Alistair Lynn
2010-Apr-26 20:15 UTC
[LLVMdev] Proposal for a new LLVM concurrency memory model
Hi David- On 26 Apr 2010, at 21:05, David Greene wrote:> What's a "trap" and "trap value?" Is it some C++0X or Java thing? > It needs to be defined.See LangRef.html Alistair
Dan Gohman
2010-Apr-26 21:26 UTC
[LLVMdev] Proposal for a new LLVM concurrency memory model
On Apr 26, 2010, at 1:15 PM, Alistair Lynn wrote:> Hi David- > > On 26 Apr 2010, at 21:05, David Greene wrote: > >> What's a "trap" and "trap value?" Is it some C++0X or Java thing? >> It needs to be defined. > > See LangRef.htmlYes; it was just added 4 days ago, for an unrelated purpose. It's an interesting concept which on the surface seems to be a good fit, though there are some complicating issues. Here's one: In the "load widening" section of the proposed memory model, if there's a race condition on the high bits of a widened load, but the high bits are never observed, the low bits should remain defined. However, that's not how the current trap concept works (yet). Dan
Jeffrey Yasskin
2010-Apr-27 21:12 UTC
[LLVMdev] Proposal for a new LLVM concurrency memory model
On Mon, Apr 26, 2010 at 2:26 PM, Dan Gohman <gohman at apple.com> wrote:> > On Apr 26, 2010, at 1:15 PM, Alistair Lynn wrote: > >> Hi David- >> >> On 26 Apr 2010, at 21:05, David Greene wrote: >> >>> What's a "trap" and "trap value?" Is it some C++0X or Java thing? >>> It needs to be defined. >> >> See LangRef.html > > Yes; it was just added 4 days ago, for an unrelated purpose.
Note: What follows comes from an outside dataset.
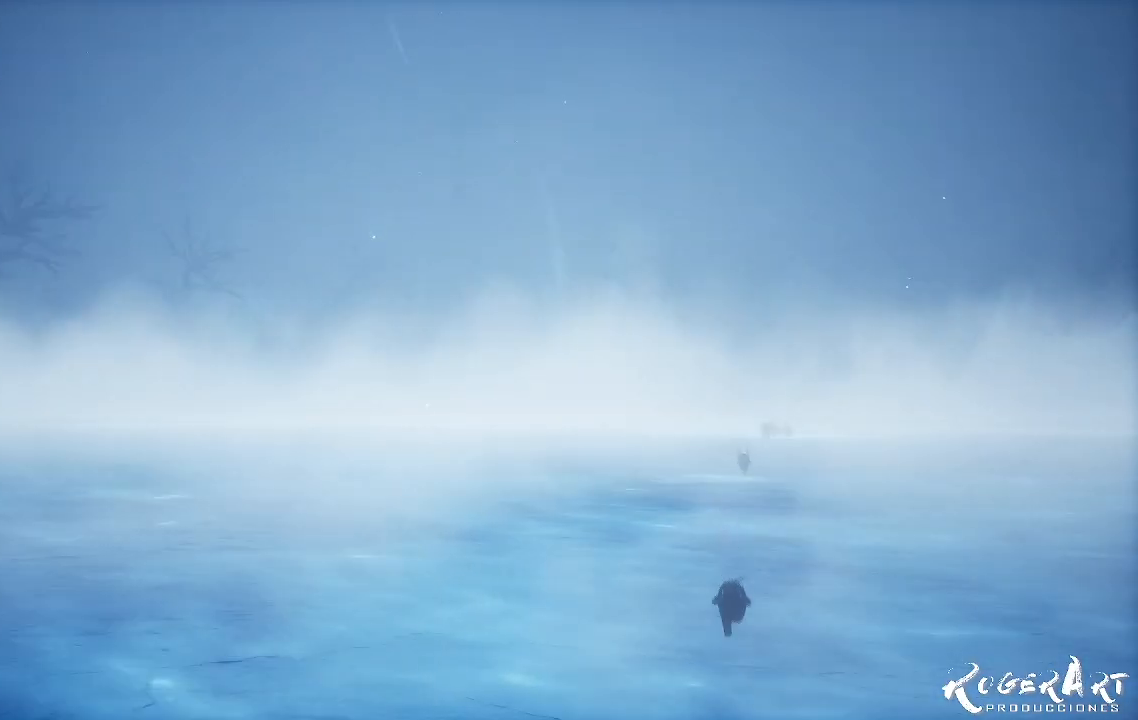
{"buttons": [], "left_stick": "center", "right_stick": "right", "events": [[267, "right_stick", "right"]]}
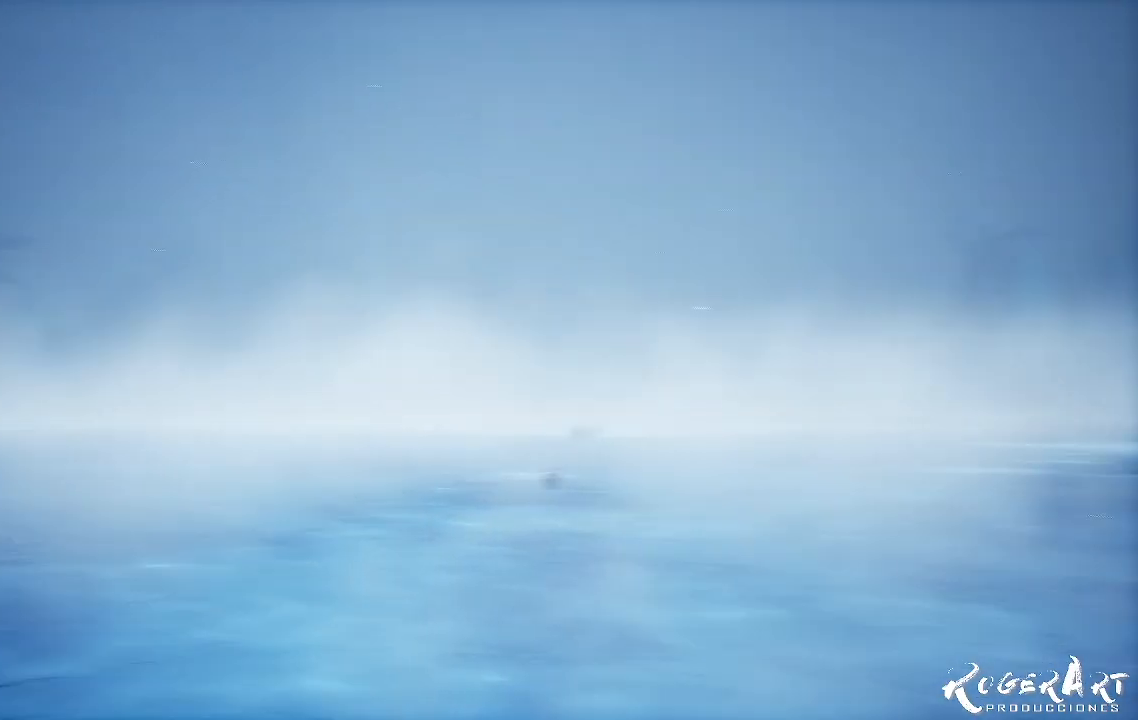
{"buttons": [], "left_stick": "center", "right_stick": "center", "events": [[100, "right_stick", "center"]]}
It's an > interesting concept which on the surface seems to be a good fit, though > there are some complicating issues. > > Here's one: > > In the "load widening" section of the proposed memory model, if there's > a race condition on the high bits of a widened load, but the high bits > are never observed, the low bits should remain defined. However, that's > not how the current trap concept works (yet).I've changed racy loads from returning trap values to returning undef. I think that's ok for Boehm's switch optimization (http://www.hpl.hp.com/personal/Hans_Boehm/c++mm/why_undef.html) given that undef values can appear different on each use, but there could easily be other optimizations we haven't thought of that it breaks. On the other hand, returning trap values would break partial loads, as you pointed out. I suspect we'll be able to change this again after accepting the memory model if it turns out to impede optimizations.